====== Material shown

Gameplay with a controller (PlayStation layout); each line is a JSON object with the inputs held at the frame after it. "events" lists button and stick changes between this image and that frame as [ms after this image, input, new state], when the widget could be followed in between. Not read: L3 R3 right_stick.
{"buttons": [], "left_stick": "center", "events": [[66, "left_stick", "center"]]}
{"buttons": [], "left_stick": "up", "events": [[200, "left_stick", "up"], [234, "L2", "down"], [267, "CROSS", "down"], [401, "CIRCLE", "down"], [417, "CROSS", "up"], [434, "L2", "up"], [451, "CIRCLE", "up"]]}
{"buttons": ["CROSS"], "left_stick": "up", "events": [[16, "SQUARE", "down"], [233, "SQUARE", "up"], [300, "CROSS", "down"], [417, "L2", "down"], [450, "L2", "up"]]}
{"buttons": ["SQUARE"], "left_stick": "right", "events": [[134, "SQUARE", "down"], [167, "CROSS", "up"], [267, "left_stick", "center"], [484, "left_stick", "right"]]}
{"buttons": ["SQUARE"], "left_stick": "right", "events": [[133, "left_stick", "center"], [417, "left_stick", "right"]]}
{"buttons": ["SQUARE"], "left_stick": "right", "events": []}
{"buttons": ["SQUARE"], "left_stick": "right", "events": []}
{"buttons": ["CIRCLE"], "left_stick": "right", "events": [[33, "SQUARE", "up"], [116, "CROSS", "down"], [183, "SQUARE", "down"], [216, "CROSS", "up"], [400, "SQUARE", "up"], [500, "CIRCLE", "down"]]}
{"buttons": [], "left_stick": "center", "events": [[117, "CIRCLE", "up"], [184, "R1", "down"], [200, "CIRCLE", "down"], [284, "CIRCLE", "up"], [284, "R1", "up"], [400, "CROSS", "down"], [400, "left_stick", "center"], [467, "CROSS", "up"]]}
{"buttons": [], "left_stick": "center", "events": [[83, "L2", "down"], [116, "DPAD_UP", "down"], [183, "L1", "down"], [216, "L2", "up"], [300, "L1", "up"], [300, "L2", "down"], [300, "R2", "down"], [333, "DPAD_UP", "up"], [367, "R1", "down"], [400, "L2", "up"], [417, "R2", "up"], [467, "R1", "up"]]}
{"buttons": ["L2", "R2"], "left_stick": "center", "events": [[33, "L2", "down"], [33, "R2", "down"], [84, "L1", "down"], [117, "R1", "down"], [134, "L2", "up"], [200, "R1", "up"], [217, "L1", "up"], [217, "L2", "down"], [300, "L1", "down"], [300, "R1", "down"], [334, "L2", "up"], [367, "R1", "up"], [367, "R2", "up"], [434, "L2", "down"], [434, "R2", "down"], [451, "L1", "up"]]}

============

◆ About this task:
Look above for every line with the word "CROSS" and copy it.

◆ Your response:
{"buttons": [], "left_stick": "up", "events": [[200, "left_stick", "up"], [234, "L2", "down"], [267, "CROSS", "down"], [401, "CIRCLE", "down"], [417, "CROSS", "up"], [434, "L2", "up"], [451, "CIRCLE", "up"]]}
{"buttons": ["CROSS"], "left_stick": "up", "events": [[16, "SQUARE", "down"], [233, "SQUARE", "up"], [300, "CROSS", "down"], [417, "L2", "down"], [450, "L2", "up"]]}
{"buttons": ["SQUARE"], "left_stick": "right", "events": [[134, "SQUARE", "down"], [167, "CROSS", "up"], [267, "left_stick", "center"], [484, "left_stick", "right"]]}
{"buttons": ["CIRCLE"], "left_stick": "right", "events": [[33, "SQUARE", "up"], [116, "CROSS", "down"], [183, "SQUARE", "down"], [216, "CROSS", "up"], [400, "SQUARE", "up"], [500, "CIRCLE", "down"]]}
{"buttons": [], "left_stick": "center", "events": [[117, "CIRCLE", "up"], [184, "R1", "down"], [200, "CIRCLE", "down"], [284, "CIRCLE", "up"], [284, "R1", "up"], [400, "CROSS", "down"], [400, "left_stick", "center"], [467, "CROSS", "up"]]}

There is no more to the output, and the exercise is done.